Input records:

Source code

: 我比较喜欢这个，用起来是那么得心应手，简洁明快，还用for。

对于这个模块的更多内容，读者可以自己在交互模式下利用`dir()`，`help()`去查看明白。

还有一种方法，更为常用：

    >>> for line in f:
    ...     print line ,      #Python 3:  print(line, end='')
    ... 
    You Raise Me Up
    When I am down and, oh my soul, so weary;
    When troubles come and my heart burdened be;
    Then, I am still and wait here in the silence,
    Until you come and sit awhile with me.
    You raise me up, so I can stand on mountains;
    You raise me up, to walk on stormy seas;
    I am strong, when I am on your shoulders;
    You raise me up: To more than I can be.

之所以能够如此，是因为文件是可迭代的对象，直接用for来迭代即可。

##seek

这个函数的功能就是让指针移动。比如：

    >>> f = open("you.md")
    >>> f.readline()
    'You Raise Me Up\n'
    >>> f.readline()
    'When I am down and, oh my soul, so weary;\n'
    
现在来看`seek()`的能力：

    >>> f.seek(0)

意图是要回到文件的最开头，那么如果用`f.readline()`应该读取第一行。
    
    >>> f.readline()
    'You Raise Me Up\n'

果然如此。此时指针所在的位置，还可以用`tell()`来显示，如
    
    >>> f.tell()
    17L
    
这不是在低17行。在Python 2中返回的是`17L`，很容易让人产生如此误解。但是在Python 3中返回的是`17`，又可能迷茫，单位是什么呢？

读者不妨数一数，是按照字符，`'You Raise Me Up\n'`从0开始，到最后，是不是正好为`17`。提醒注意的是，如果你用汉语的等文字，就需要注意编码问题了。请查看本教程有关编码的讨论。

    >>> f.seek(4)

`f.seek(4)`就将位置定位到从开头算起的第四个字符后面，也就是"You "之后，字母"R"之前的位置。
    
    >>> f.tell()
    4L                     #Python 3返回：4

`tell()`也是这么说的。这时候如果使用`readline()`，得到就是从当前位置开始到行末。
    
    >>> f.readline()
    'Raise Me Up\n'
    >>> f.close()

What is expected:
Above are the records; copy all of them exactly.

Output of the task:
Source code

: 我比较喜欢这个，用起来是那么得心应手，简洁明快，还用for。

对于这个模块的更多内容，读者可以自己在交互模式下利用`dir()`，`help()`去查看明白。

还有一种方法，更为常用：

    >>> for line in f:
    ...     print line ,      #Python 3:  print(line, end='')
    ... 
    You Raise Me Up
    When I am down and, oh my soul, so weary;
    When troubles come and my heart burdened be;
    Then, I am still and wait here in the silence,
    Until you come and sit awhile with me.
    You raise me up, so I can stand on mountains;
    You raise me up, to walk on stormy seas;
    I am strong, when I am on your shoulders;
    You raise me up: To more than I can be.

之所以能够如此，是因为文件是可迭代的对象，直接用for来迭代即可。

##seek

这个函数的功能就是让指针移动。比如：

    >>> f = open("you.md")
    >>> f.readline()
    'You Raise Me Up\n'
    >>> f.readline()
    'When I am down and, oh my soul, so weary;\n'
    
现在来看`seek()`的能力：

    >>> f.seek(0)

意图是要回到文件的最开头，那么如果用`f.readline()`应该读取第一行。
    
    >>> f.readline()
    'You Raise Me Up\n'

果然如此。此时指针所在的位置，还可以用`tell()`来显示，如
    
    >>> f.tell()
    17L
    
这不是在低17行。在Python 2中返回的是`17L`，很容易让人产生如此误解。但是在Python 3中返回的是`17`，又可能迷茫，单位是什么呢？

读者不妨数一数，是按照字符，`'You Raise Me Up\n'`从0开始，到最后，是不是正好为`17`。提醒注意的是，如果你用汉语的等文字，就需要注意编码问题了。请查看本教程有关编码的讨论。

    >>> f.seek(4)

`f.seek(4)`就将位置定位到从开头算起的第四个字符后面，也就是"You "之后，字母"R"之前的位置。
    
    >>> f.tell()
    4L                     #Python 3返回：4

`tell()`也是这么说的。这时候如果使用`readline()`，得到就是从当前位置开始到行末。
    
    >>> f.readline()
    'Raise Me Up\n'
    >>> f.close()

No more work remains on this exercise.